Emilio Mentasti, Les nuits rouges, 2009, 14 euros. Paru précédemment en italien chez Colibri, Paderno Dugano, 2000.

« J'ai finalement découvert que nous ne luttions pas seulement contre le patron mais contre tout. »
Un ouvrier en lutte à l'usine FIAT Mirafiori en 1969.

La FIAT aux mains des ouvriers
L'automne chaud de 1969 à Turin

couverture du livre

Ce livre retrace et analyse les mouvements de grève sauvage d'OS des usines FIAT, dont celles de Mirafiori, pendant l'année 1969 (de mai à décembre) en replaçant ce conflit dans une vague de rébellion qui a secoué l'Italie pendant une dizaine d'années : des usines aux universités, des quartiers populaires aux collèges, cette secousse sociale et politique repose sur des mouvements de grève le plus souvent sauvages et très durs, mais aussi sur un mouvement d'auto-réduction des loyers et des prix.

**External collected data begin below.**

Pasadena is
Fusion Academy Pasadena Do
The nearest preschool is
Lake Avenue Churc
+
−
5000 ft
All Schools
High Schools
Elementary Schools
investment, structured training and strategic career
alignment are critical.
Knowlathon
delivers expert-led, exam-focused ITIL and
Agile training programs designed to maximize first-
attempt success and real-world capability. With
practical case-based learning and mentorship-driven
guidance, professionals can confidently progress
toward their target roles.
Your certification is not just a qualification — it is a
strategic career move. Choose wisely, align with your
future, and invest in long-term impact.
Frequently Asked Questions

Les jeunes OS non qualifiés et venus du Sud se lancent massivement dans la lutte, en réaction à des conditions salariales et de travail particulièrement dures. Ils vont imposer leurs propres revendications (augmentations uniformes, passage de la catégorie pour tous, contrôle des cadences, parité d'avantages avec les employés, samedi férié, etc.) et modalités de lutte (grèves sauvages tournantes, blocages de la production, cortèges internes pour « nettoyer » les ateliers réticents à entrer en lutte, humiliation des chefs contraints d'ouvrir ces cortèges internes en brandissant le drapeau rouge…), en association avec des militants étudiants ou extérieurs d'autres usines, venus au départ les rencontrer aux portes de l'usine pour former ensuite, ensemble, une assemblée ouvriers-étudiants qui signera ses tracts par Lotta Continua. Cette assemblée présentera ce cas unique dans le monde où de 500 à 1 000 ouvriers se réunissaient quotidiennement, après le travail, pour discuter des actions et en préparer d'autres et, pendant un moment, ont pu contester le pouvoir des syndicats sur la direction des luttes et poser la question de la révolution.

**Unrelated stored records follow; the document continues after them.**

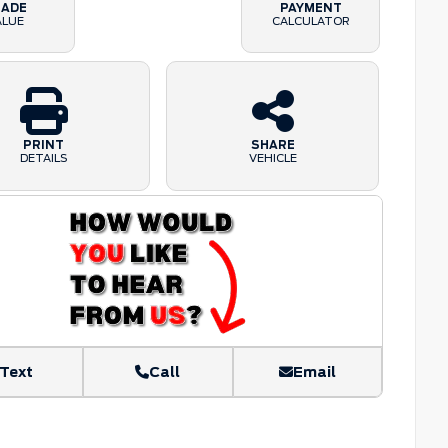
RADE
PAYMENT
ALUE
CALCULATOR
PRINT
SHARE
DETAILS
VEHICLE
Text
Call
Email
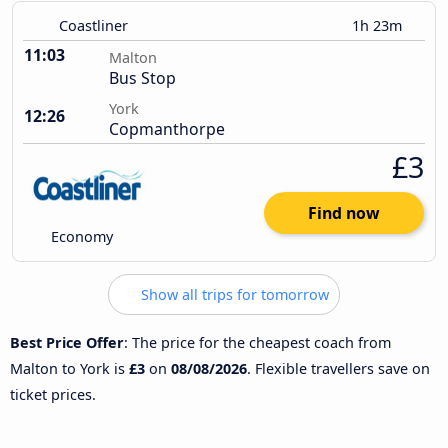
Coastliner
1h 23m
11:03
Malton
Bus Stop
York
12:26
Copmanthorpe
£3
Find now
Economy
Show all trips for tomorrow
Best Price Offer
: The price for the cheapest coach from
Malton to York is
£3
on
08/08/2026
. Flexible travellers save on
ticket prices.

Face à cette déferlante, les syndicats débordés vont profiter des vacances pour faire leur auto-critique et accepter, bon gré malgré, les revendications d'abord puis les formes de luttes ensuite des grévistes. Ils vont bénéficier de deux avantages. Premièrement, à l'automne s'ouvre le renouvellement tri annuel des conventions collectives nationales de toutes les branches qui doivent être signées avant décembre 1969. Le syndicats vont donc pouvoir organiser des journées de grève nationales pour épuiser préventivement la combativité ouvrière et en donner le rythme. Deuxièmement, une majorité d'ouvriers veulent consolider les acquis de juin, et préfèrent s'appuyer sur les délégués par opposition à la minorité qui y répondra par le slogan « Nous sommes tous des délégués.»

Un livre à lire donc qui tant dans la description que l'analyse permet à tous de se faire une idée de la richesse de ce mouvement et des questions qu'il a soulevées d'autant que les questions concrètes posées par la lutte de cette époque (délégation ou pas, avant-garde à un moment mais pas à un autre, etc.) n'ont été résolues ni hier ni encore aujourd'hui…

Diego Giachetti, Marco Scavino, Les nuits rouges, 2005, 14 euros. Paru précédemment en italien chez BFS Edizioni, Pise 1999.